> TASK REQUIREMENTS
What is needed is a faithful copy of all the entries, with no pictures in it.

> MATERIALS PROVIDED
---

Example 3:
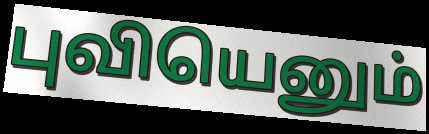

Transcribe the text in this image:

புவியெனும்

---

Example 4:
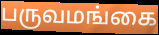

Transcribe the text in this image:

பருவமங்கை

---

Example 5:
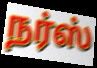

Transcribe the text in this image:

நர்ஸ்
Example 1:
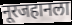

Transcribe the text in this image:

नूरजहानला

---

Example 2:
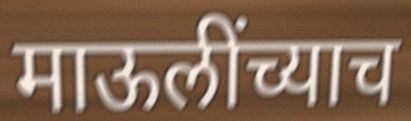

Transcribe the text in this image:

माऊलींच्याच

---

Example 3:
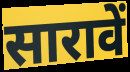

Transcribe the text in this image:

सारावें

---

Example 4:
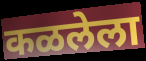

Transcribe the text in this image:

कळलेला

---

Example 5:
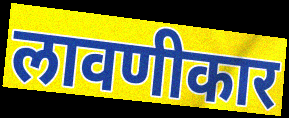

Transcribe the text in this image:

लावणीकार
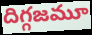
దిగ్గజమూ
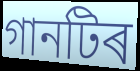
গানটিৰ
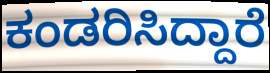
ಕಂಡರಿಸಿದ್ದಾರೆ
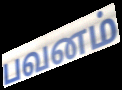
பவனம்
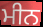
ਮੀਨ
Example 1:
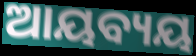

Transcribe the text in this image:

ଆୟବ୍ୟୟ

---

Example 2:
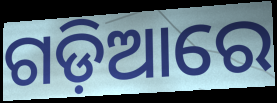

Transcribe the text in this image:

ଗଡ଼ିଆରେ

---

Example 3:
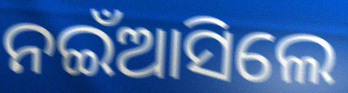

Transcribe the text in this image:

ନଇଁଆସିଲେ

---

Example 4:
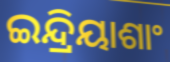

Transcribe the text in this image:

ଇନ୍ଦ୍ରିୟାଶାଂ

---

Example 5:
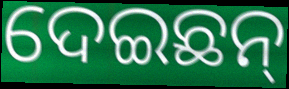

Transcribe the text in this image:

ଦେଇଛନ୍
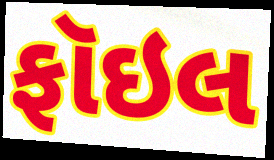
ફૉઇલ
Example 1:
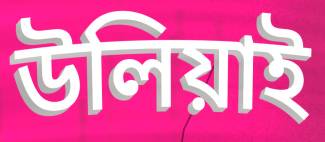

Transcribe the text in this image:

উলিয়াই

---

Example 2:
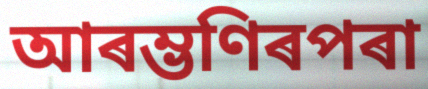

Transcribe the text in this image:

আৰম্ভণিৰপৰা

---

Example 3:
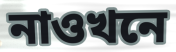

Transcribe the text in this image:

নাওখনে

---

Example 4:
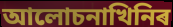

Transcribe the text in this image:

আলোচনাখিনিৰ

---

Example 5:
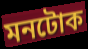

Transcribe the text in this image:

> SOLUTION FOR THIS EXERCISE
---

Example 3:

Transcribe the text in this image:

புவியெனும்

---

Example 4:

Transcribe the text in this image:

பருவமங்கை

---

Example 5:

Transcribe the text in this image:

நர்ஸ்
Example 1:

Transcribe the text in this image:

नूरजहानला

---

Example 2:

Transcribe the text in this image:

माऊलींच्याच

---

Example 3:

Transcribe the text in this image:

सारावें

---

Example 4:

Transcribe the text in this image:

कळलेला

---

Example 5:

Transcribe the text in this image:

लावणीकार
దిగ్గజమూ
গানটিৰ
ಕಂಡರಿಸಿದ್ದಾರೆ
பவனம்
ਮੀਨ
Example 1:

Transcribe the text in this image:

ଆୟବ୍ୟୟ

---

Example 2:

Transcribe the text in this image:

ଗଡ଼ିଆରେ

---

Example 3:

Transcribe the text in this image:

ନଇଁଆସିଲେ

---

Example 4:

Transcribe the text in this image:

ଇନ୍ଦ୍ରିୟାଶାଂ

---

Example 5:

Transcribe the text in this image:

ଦେଇଛନ୍
ફૉઇલ
Example 1:

Transcribe the text in this image:

উলিয়াই

---

Example 2:

Transcribe the text in this image:

আৰম্ভণিৰপৰা

---

Example 3:

Transcribe the text in this image:

নাওখনে

---

Example 4:

Transcribe the text in this image:

আলোচনাখিনিৰ

---

Example 5:

Transcribe the text in this image:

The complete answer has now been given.